28 Ways 'They' Rig The Market

Via Nanex,

Rigged – Financial Word of the Year

What do people mean when they say the Stock Market is rigged? Below is a definition along with many examples that would lead reasonable people to conclude that the market is rigged.


rigged, past tense of rig
1. Used to describe situations where unfair advantages are given to one side of a conflict.
2. Describes the side of a conflict that holds an unfair advantage.

Use in a Sentence 


Despite costing taxpayers billions of dollars during the financial crisis, Wall Street decided to change nothing about the rigged market. In fact, Wall Street is known to have rigged the equity market, FX market, Libor, and the Commodities market since the financial crisis.

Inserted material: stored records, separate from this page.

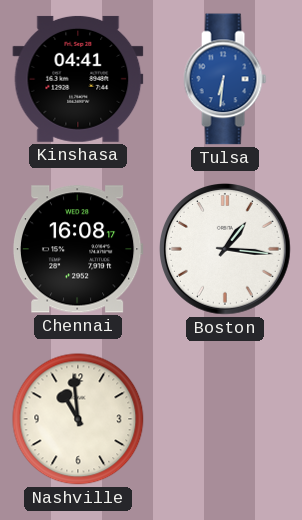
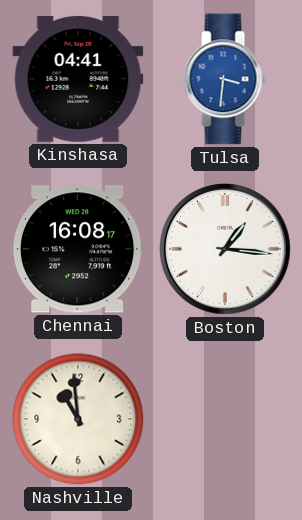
Tulsa: 6:31 -> 3:31
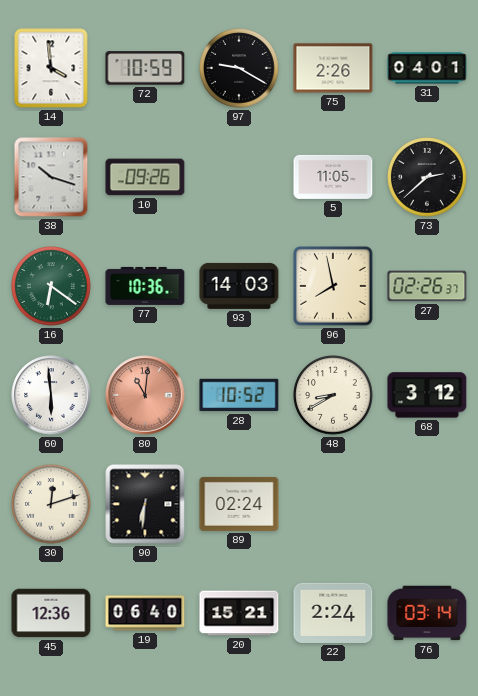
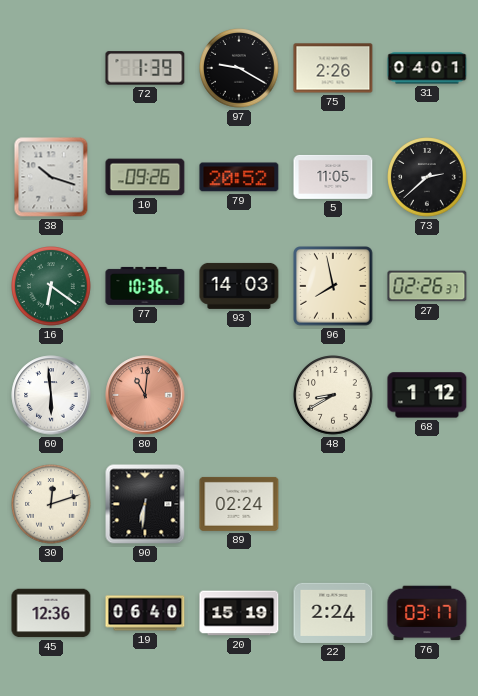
14: 3:59 -> none
72: 10:59 -> 1:39
79: none -> 20:52
28: 10:52 -> none
68: 3:12 -> 1:12
20: 15:21 -> 15:19
76: 03:14 -> 03:17
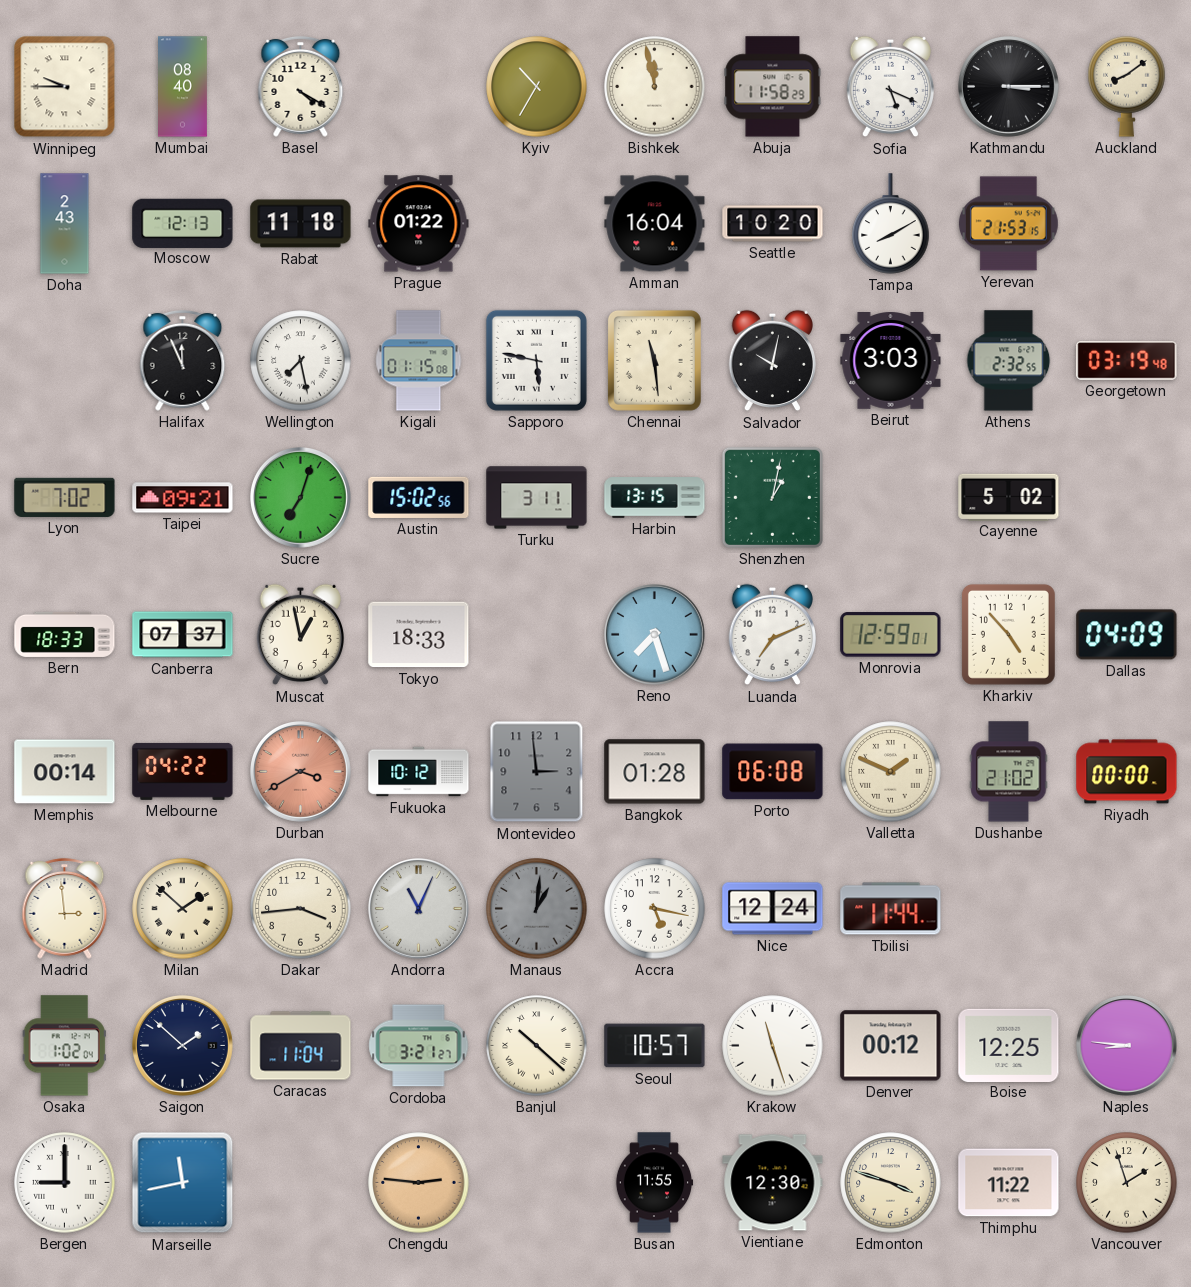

  1. To falsely represent that a trading algorithm is capable of making decisions based on real time information.
  2. To falsely represent that profiling of certain participants leads to the protection of investor orders on a particular venue.
  3. To falsely represent that a broker’s router is unbiased in its treatment of all trading venues.
  4. To falsely represent the extent to which an investor interacts with a type of market participant.
  5. To falsely represent that certain participants have been removed from a venue.
  6. To falsely represent the functionality of a venue to investors.
  7. To knowingly allow select participants to enter orders on a venue in a manner that is in direct violation of US regulation.
  8. To willfully ignore the possibility of a broker achieving a better execution outcome for an investor.
  9. To willfully obstruct the quality of executions on a venue in a manner intended to improve the relative appearance of a brokers own venue.
  10. To willfully send an order(s) to a venue(s) in a manner that would reasonably inhibit the probability of executing an order on a venue.
  11. To willfully route investor orders to an offshore affiliate for the purposes of allowing the offshore affiliate to generate a profit via mark-up or mark-down.
  12. To willfully route investor orders to an affiliate entity for the purposes of providing that affiliate entity with an opportunity to profit ahead of the execution of that investor order.
  13. To willfully provide knowledge of unexecuted trading interest on a given venue to an independent routing facility of an affiliate or partner in a manner that gives that affiliate or partner an advantage over other participants.
  14. To willfully notify a select group of participants of the unexecuted interest of an investor order in a manner that could be reasonably expected to negatively affect the economic outcome for that investor.
  15. To willfully send investor orders to an intermediary, ahead of any interaction with other natural investors, and in a manner that could be reasonably expected to result in an inferior economic outcome relative to interaction with other natural investors.
  16. To willfully send orders to a venue(s) for the purposes of achieving an economic benefit to a broker in a manner that could reasonably be expected to be detrimental to the economic outcome of an investor.
  17. To willfully manipulate the opening or closing price of security.
  18. To willfully allow the manipulation of the opening or closing price of one or more securities for a period of time in a manner where any reasonable person familiar with the arts would have identified that pattern of manipulation.
  19. To willfully allow a 3rd party participant to utilize a function designed for use by a specific type of market participant on a venue; but is otherwise resold by that market participant to a 3rd party in a manner that provides that 3rd party an improved queue position on an exchange.
  20. To willfully disseminate market data from a venue to a select group of participants at transmission speeds that could be reasonably expected to allow those participants to effect executions on the venue at outdated prices.
  21. To willfully provide trading access to domestic or overseas participants without the provision of risk safeguards required to be in accordance with US regulation.
  22. To willfully obfuscate the manner in which order types work in a regulatory filing while concurrently providing select participants a more comprehensive understanding of the functionality.
  23. To willfully misrepresent the concentration of a select group of participants on a publicly traded exchange in an attempt to mislead investors from the potential revenue at risk as a result of any regulatory change affecting those participants.
  24. To willfully provide a select group of participants with characteristics of investor order flow that would increase the probability of those participants interacting with a type of investor order in a manner where those participants would be expected to profit from that information.
  25. To obstruct an investigation or expected investigation through the destruction of data that is otherwise required to be archived in accordance with the oversight and regulation of a trading venue.
  26. To unreasonably prohibit certain participants from understanding or utilizing functionality on a venue that is otherwise available to select participants.
  27. To purposefully expunge source code in a manner that would obstruct an investigation or an expected investigation into manipulative trading practices.
  28. To willfully allow orders to be exclusively routed to intermediaries or to venues that cater to intermediaries while acting as a fiduciary.